É um jogo independente, não tem uma capa nem nada do tipo, então vou simplesmente colocar uma figura do menu principal.

Cogs basicamente usa a mecânica dos quebra-cabeças de peças quadradas, onde você deve usar o buraco livre como forma de movimentá-las para formar a figura certa (não há um nome próprio para isso em português, mas em inglês é “sliding puzzle”, ou “quebra-cabeças deslizante”).

Como esse por exemplo.

O objetivo de cada fase de Cogs é geralmente fazer com que um “mecanismo” funcione. Você pode precisar fazer com que um relógio rode a uma determinada velocidade, ou uma máquina voadora decole, ou ainda uma caixinha de música comece a tocar.

Existem várias fases, o suficiente para entreter durante vários dias. Não é o tipo de jogo que você vá ficar vidrado durante horas seguidas, mas é o tipo de jogo que você casualmente vai querer usar pra relaxar depois de um dia estressante, ou simplesmente para provar que você consegue pensar bem o suficiente para resolver todos os níveis.

E são muitos níveis. Cinquenta no total.

E acredite, você vai ter que pensar muito em alguns quebra-cabeças. Os piores são aqueles que tem dois lados, porque você precisa mexer em um sem misturar o outro, o que é praticamente impossível.

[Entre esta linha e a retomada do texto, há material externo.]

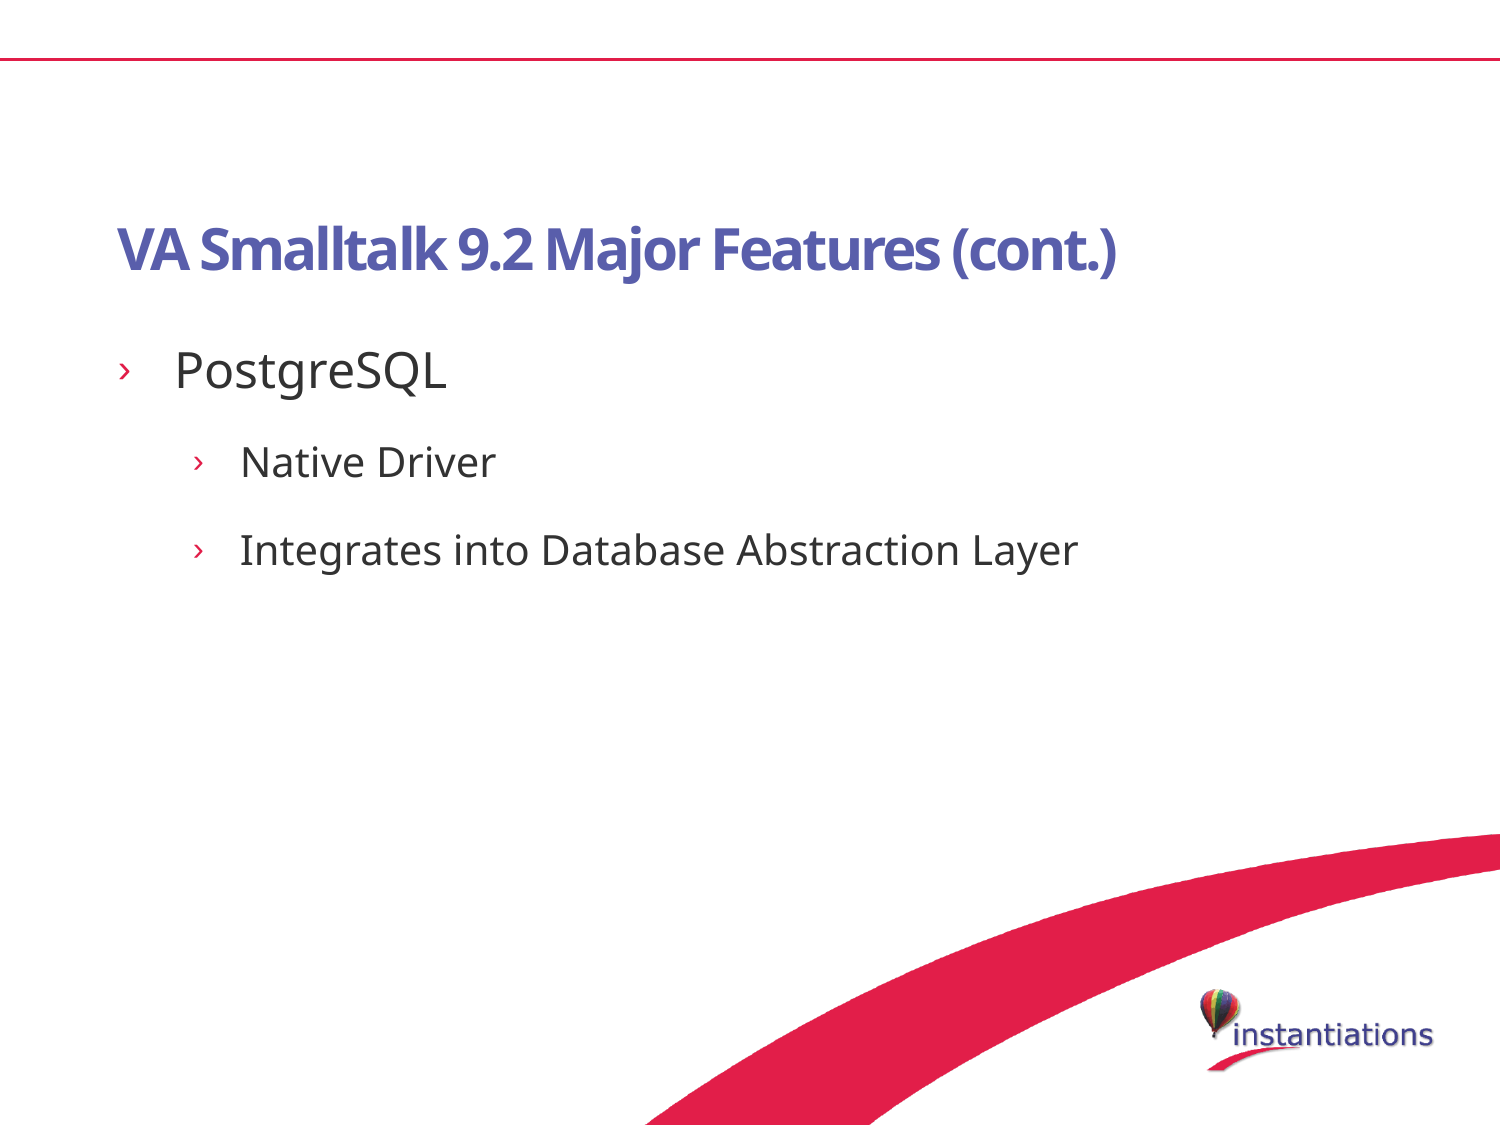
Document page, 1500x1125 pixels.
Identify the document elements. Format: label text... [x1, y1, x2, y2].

picture [602, 813, 1500, 1125]
title VA Smalltalk 9.2 Major Features (cont.) [103, 205, 1397, 297]
list PostgreSQL Native Driver Integrates into Database Abstraction Layer [103, 331, 1397, 1006]
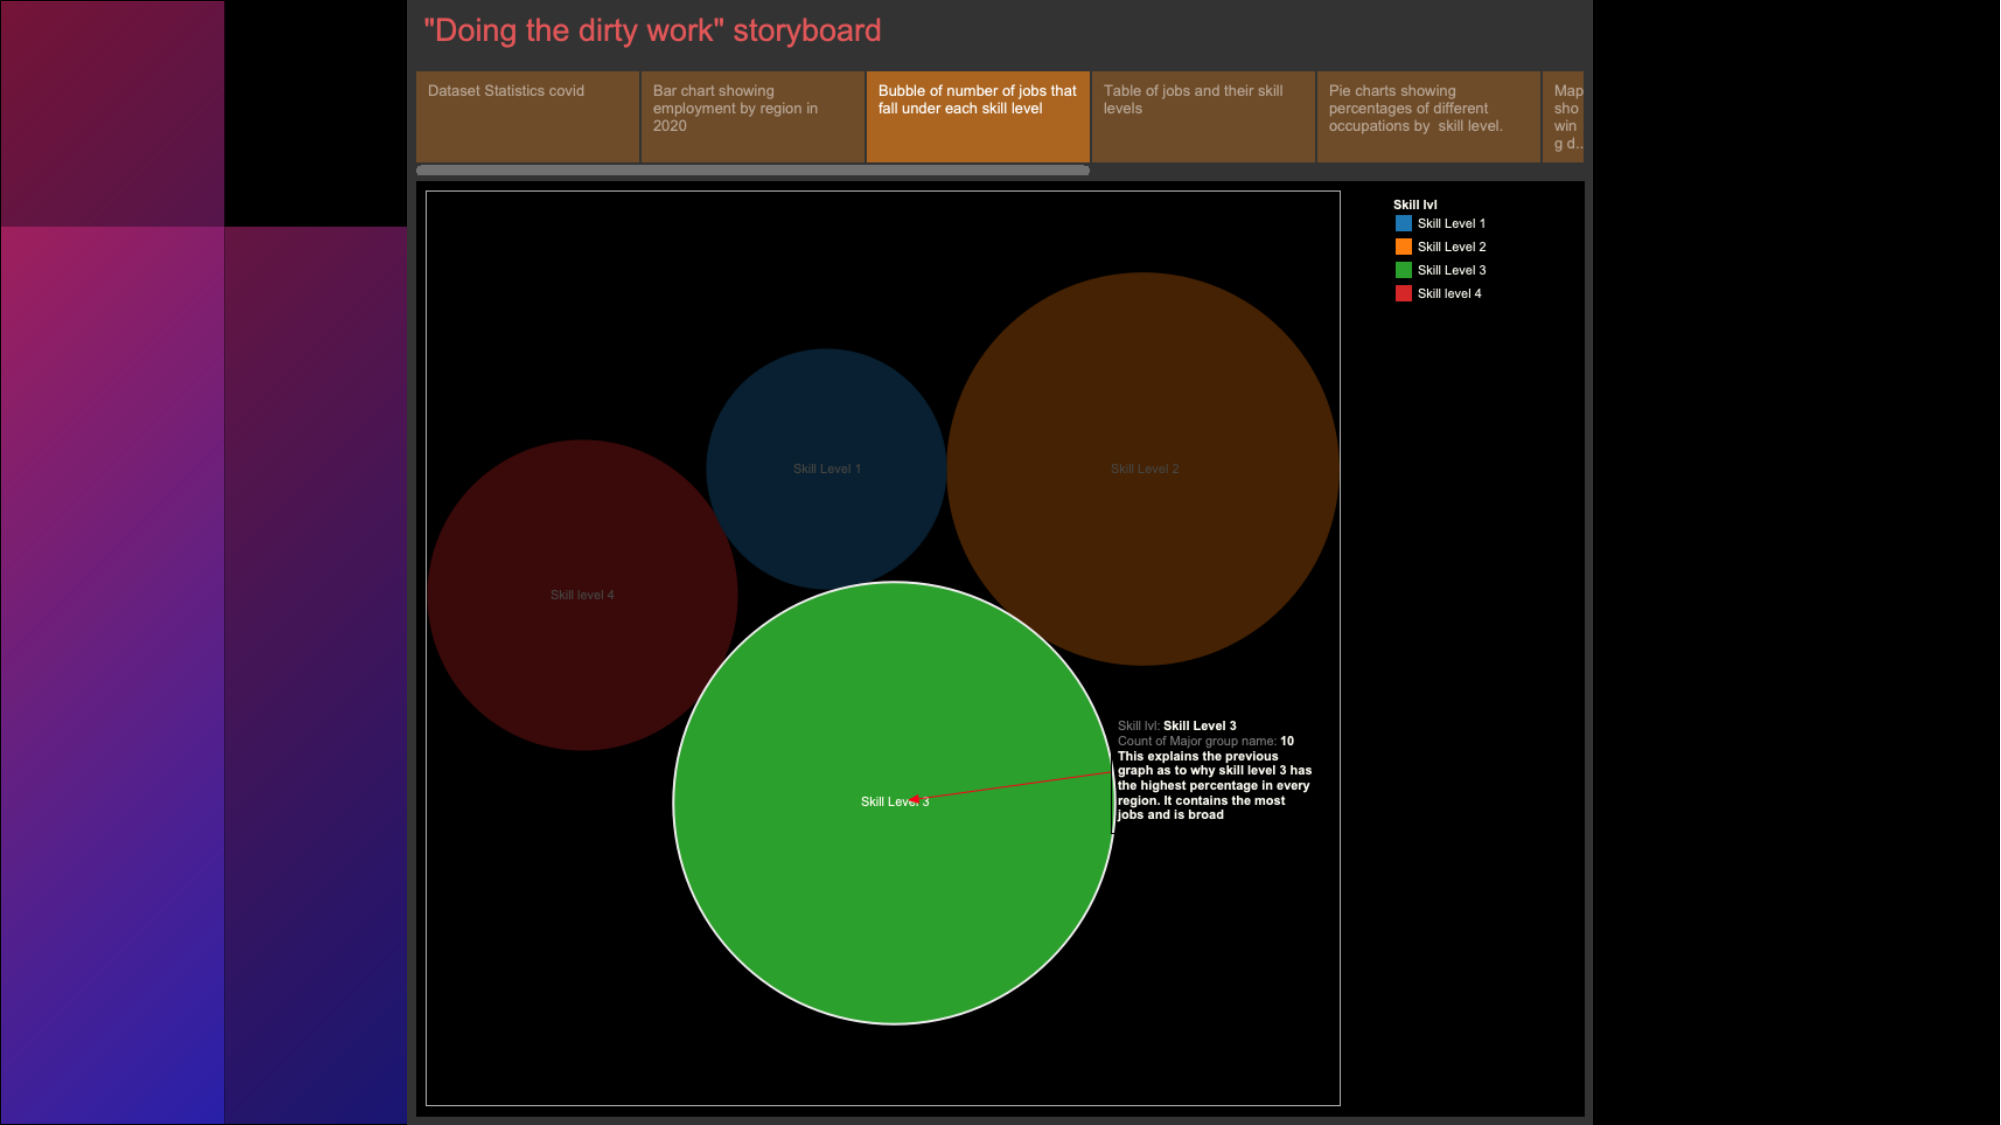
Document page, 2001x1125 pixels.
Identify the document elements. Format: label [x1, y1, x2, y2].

picture [407, 0, 1593, 1125]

Se tem uma coisa que irrita em Cogs, é o sistema de pontos. Em um jogo comum, terminar um quebra-cabeça significaria acesso imediato ao próximo. Porém, Cogs mantém uma contagem do número de movimentos e do tempo que você leva para resolver cada fase, e dá uma pontuação baseada nisso. Você não pode jogar as fases seguintes enquanto não tiver acumulado o número de ponto necessário. Às vezes isso não é um problema, principalmente no começo do jogo, quando todos os quebra-cabeças são fáceis, mas pode ser algo extremamente estressante mais para a frente, quando você precisa ficar encarando as peças durante minutos para ter uma vaga idéia do que fazer, o que já acaba de vez com sua pontuação baseada em tempo, e depois com a de movimentos, visto que quase nunca sua primeira tentativa de solução estará certa.

cogs02.jpg

É um pé no saco ter que conseguir mais estrelas, acredite. Mas vale a pena no fim.

Existem três modos de jogo: o Inventor, o Desafio de Tempo e o Desafio de Movimentos. O Inventor é o modo padrão, onde você joga com o objetivo primário de completar a fase, tentando (mas não sendo obrigado, embora precise disso para desbloquear as outras fases) conseguir uma boa pontuação. Se você conseguir completar uma fase nesse modo, ela será habilitada nos dois modos de desafio. Nesses, conseguir resolver o jogo dentro de um limite não é opcional. O Desafio de Tempo te dá 30 segundos para resolver cada fase, independentemente da dificuldade dela, e o Desafio de Movimentos costuma dar um limite bem baixo também, embora varie bastante, e nele o quebra-cabeça fique bem simplificado para facilitar as jogadas.

Resolva isso em 10 movimentos.

A menos que você seja uma daquelas aberrações que consegue solucionar um Cubo de Rubik em menos de 1 minuto, eu recomendo que você só jogue o Desafio de Tempo se realmente precisar de pontos extras. Mas o Desafio de Movimentos é bem interessante, porque exige que você sempre pense vários passos à frente, planejando bem sua estratégia, como no xadrez.

Já me acostumei com essa tela.

É, eu também nunca fui muito bom em xadrez.

Frase Final: Por que diabos os fabricantes das máquinas do jogo já não as constroem direito, em vez de deixar tudo misturado?